What you should do:
Update the rows starting at "line at (260, 24): dashed -> solid" and ending at "line at (727, 24): dashed -> solid" by replacing "dashed" with "dotted", and give those rows back with nothing else altered.

** START OF Excerpted data **

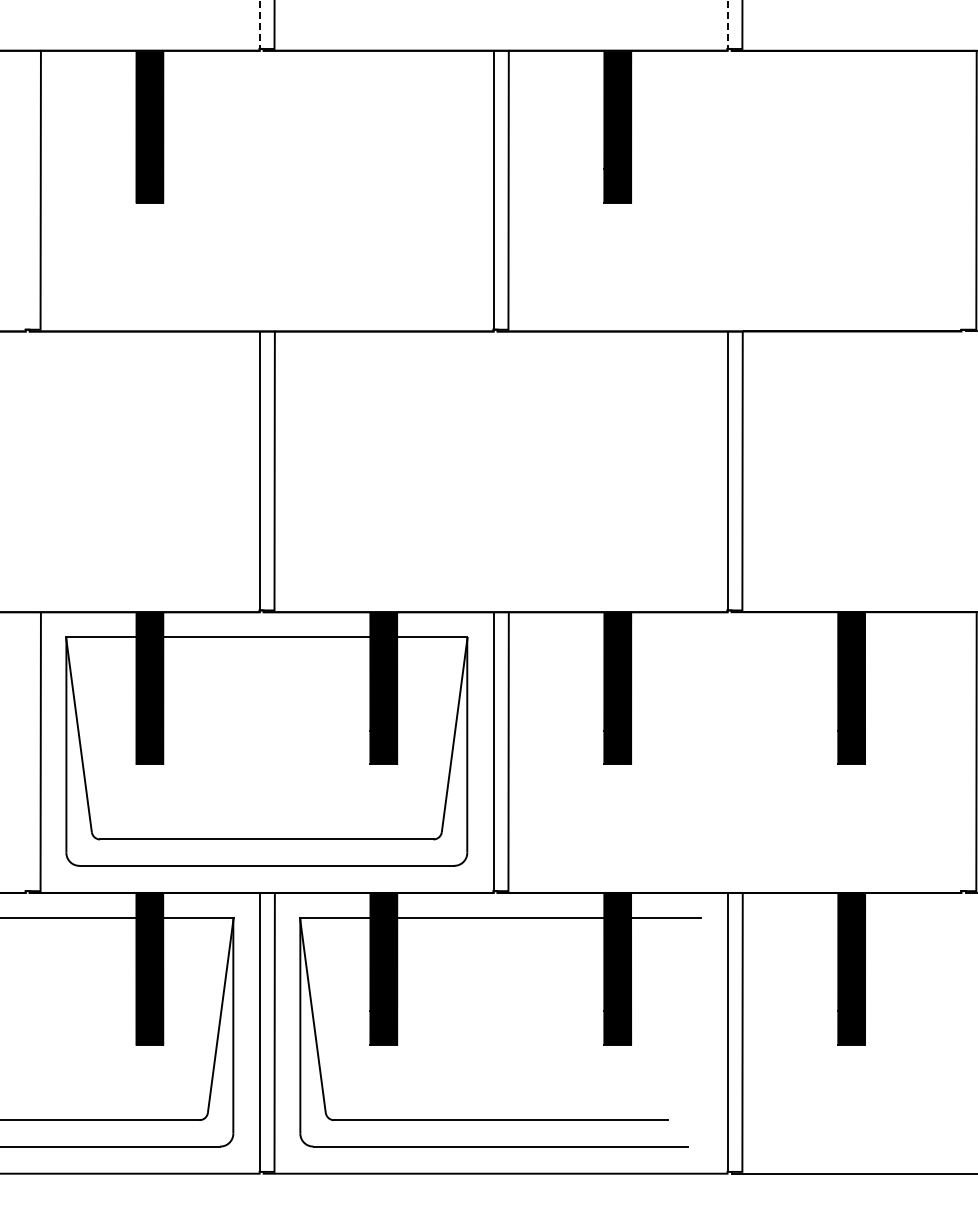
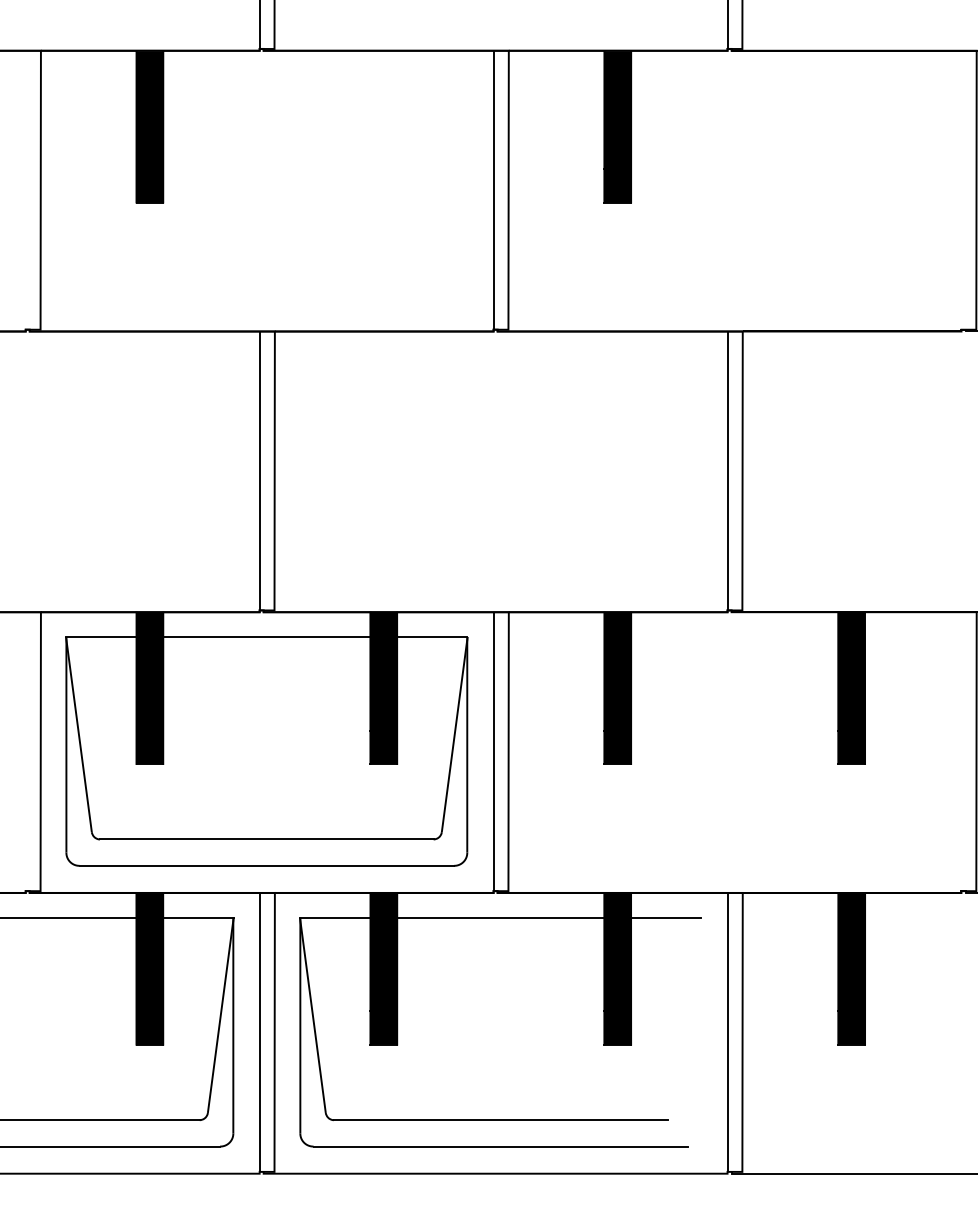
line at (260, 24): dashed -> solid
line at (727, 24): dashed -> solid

** END OF Excerpted data **
** START OF Excerpted data **

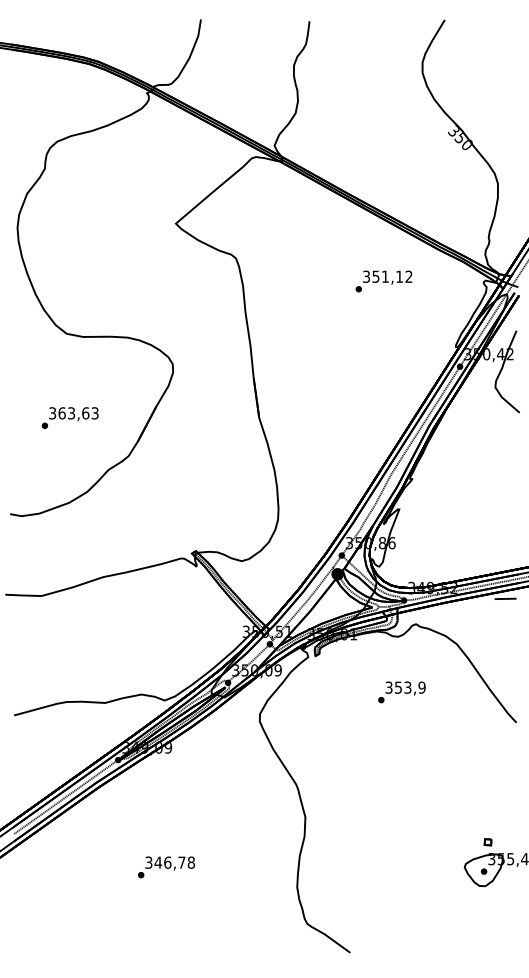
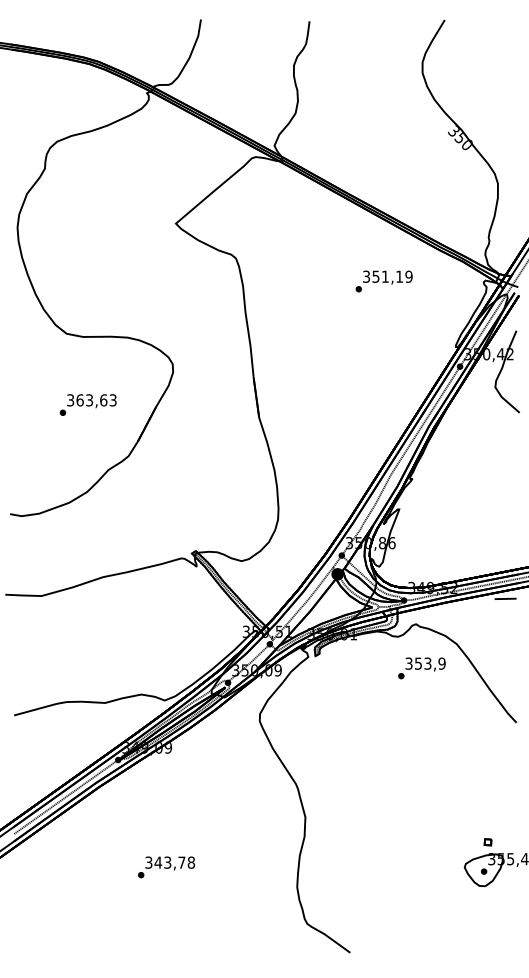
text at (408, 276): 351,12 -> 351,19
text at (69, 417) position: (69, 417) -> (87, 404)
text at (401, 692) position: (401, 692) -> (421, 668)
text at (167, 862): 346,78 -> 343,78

** END OF Excerpted data **

Worked solution:
line at (260, 24): dotted -> solid
line at (727, 24): dotted -> solid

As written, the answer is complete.